The data Start Marker

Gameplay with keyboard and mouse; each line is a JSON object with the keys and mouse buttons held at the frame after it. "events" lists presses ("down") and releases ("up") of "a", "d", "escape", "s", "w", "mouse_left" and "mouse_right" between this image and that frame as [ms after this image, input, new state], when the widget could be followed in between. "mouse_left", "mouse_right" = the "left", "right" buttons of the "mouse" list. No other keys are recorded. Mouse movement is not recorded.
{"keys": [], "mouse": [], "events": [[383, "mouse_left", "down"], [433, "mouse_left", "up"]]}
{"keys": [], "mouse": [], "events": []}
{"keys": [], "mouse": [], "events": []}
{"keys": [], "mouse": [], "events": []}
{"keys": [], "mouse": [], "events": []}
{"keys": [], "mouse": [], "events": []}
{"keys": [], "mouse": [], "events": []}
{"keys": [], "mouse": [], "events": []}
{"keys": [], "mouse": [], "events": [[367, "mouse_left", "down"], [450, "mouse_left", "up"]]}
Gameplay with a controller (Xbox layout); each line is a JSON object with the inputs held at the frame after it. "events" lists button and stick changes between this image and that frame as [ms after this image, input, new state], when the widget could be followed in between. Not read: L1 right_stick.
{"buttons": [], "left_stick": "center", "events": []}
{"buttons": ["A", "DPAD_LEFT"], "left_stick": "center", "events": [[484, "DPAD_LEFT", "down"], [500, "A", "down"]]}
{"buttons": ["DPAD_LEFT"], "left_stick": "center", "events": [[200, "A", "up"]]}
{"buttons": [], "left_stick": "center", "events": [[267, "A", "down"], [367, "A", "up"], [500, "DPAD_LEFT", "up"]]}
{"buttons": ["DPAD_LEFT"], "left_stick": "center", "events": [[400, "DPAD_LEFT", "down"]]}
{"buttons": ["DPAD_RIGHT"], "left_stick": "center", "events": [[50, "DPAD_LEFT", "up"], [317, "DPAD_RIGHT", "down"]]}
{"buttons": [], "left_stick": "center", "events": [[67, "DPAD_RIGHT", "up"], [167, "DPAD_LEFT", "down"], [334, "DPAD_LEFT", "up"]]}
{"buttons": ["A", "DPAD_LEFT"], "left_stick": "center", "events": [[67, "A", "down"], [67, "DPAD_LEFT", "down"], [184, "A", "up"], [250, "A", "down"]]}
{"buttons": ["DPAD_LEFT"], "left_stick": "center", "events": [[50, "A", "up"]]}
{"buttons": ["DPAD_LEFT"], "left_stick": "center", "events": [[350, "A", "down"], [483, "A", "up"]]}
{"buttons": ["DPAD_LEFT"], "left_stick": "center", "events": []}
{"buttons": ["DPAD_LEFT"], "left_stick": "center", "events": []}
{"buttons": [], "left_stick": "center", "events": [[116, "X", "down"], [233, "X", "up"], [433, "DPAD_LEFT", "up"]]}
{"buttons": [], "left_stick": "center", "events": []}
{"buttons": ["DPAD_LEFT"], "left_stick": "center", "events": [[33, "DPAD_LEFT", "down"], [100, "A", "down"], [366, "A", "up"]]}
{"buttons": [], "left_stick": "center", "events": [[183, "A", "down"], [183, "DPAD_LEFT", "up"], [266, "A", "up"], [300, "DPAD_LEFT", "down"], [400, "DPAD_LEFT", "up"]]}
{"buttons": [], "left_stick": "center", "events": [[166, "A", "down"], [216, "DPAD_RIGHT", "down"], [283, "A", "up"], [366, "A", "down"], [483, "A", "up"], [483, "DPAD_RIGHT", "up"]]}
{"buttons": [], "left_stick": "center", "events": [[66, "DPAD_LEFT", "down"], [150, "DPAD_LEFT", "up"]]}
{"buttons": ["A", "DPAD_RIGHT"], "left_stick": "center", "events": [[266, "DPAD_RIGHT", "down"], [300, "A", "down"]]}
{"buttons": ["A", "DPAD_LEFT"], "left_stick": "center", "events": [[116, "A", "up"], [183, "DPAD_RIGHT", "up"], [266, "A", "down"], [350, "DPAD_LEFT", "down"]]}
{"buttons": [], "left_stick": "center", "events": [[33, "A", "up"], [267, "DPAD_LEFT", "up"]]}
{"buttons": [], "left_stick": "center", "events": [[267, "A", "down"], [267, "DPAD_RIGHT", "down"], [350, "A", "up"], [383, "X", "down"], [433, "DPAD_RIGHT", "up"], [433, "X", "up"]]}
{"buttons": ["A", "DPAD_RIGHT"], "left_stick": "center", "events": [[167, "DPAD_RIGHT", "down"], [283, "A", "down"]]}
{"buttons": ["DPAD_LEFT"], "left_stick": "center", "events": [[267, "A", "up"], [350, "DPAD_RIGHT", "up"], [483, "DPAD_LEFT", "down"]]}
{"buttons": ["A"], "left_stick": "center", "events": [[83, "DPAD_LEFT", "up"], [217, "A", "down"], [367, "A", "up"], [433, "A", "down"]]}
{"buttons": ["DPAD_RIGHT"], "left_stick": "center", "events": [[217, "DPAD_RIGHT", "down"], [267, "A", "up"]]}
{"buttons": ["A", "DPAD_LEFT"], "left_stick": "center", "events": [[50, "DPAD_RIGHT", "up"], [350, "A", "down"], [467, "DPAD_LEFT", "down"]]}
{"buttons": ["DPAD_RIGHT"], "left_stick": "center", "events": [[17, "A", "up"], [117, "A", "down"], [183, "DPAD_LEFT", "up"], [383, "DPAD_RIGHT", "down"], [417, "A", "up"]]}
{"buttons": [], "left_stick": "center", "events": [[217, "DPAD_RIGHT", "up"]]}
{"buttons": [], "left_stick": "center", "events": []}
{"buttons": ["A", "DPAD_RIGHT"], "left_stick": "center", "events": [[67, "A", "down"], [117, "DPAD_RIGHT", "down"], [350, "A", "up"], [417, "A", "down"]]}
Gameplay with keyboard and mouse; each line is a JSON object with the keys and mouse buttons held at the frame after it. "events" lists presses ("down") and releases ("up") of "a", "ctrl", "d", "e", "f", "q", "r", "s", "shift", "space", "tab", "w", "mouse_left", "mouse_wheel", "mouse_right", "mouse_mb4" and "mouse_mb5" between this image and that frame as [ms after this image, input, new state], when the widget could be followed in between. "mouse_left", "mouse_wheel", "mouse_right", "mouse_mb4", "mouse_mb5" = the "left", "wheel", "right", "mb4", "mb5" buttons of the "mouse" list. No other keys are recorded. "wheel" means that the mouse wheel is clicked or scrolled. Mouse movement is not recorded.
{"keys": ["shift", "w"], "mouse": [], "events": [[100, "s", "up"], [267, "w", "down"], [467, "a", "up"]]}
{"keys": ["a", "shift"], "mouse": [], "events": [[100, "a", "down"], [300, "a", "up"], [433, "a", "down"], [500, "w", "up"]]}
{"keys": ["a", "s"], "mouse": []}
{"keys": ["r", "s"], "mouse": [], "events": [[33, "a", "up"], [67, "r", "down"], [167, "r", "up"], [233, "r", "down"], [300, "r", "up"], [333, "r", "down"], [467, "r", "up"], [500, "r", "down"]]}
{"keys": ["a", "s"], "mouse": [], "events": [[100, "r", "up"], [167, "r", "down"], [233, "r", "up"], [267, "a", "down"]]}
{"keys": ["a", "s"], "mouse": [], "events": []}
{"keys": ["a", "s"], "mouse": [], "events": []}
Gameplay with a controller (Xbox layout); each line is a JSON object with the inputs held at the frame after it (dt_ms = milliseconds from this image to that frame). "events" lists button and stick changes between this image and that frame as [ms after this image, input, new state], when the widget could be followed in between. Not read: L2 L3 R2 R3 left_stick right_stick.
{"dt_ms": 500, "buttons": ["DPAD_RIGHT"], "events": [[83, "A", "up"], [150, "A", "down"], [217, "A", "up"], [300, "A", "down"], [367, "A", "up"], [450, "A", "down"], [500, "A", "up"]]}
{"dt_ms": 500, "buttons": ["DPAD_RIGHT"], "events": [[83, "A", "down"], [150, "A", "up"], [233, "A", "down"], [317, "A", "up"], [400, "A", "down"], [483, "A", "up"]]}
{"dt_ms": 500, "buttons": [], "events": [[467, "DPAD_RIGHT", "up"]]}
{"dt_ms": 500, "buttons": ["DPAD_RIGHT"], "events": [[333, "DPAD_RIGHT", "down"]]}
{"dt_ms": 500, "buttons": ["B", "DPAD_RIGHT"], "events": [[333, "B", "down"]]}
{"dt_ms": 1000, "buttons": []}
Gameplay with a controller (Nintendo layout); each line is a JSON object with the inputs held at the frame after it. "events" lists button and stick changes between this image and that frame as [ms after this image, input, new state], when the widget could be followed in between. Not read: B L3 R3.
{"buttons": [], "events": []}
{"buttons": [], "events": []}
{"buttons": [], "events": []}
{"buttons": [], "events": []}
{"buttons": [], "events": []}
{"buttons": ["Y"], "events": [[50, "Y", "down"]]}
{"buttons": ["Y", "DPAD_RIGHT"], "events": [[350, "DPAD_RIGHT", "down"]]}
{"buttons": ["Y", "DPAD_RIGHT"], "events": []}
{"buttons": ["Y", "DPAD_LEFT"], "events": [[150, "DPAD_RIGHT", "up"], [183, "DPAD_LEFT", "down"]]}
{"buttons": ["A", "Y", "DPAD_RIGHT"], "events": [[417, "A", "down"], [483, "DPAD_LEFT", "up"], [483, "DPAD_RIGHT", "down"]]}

The data End Marker

Where does the word "Xbox" appear in the records? Copy every line that holds it.

> [Solved exercise]
Gameplay with a controller (Xbox layout); each line is a JSON object with the inputs held at the frame after it. "events" lists button and stick changes between this image and that frame as [ms after this image, input, new state], when the widget could be followed in between. Not read: L1 right_stick.
Gameplay with a controller (Xbox layout); each line is a JSON object with the inputs held at the frame after it (dt_ms = milliseconds from this image to that frame). "events" lists button and stick changes between this image and that frame as [ms after this image, input, new state], when the widget could be followed in between. Not read: L2 L3 R2 R3 left_stick right_stick.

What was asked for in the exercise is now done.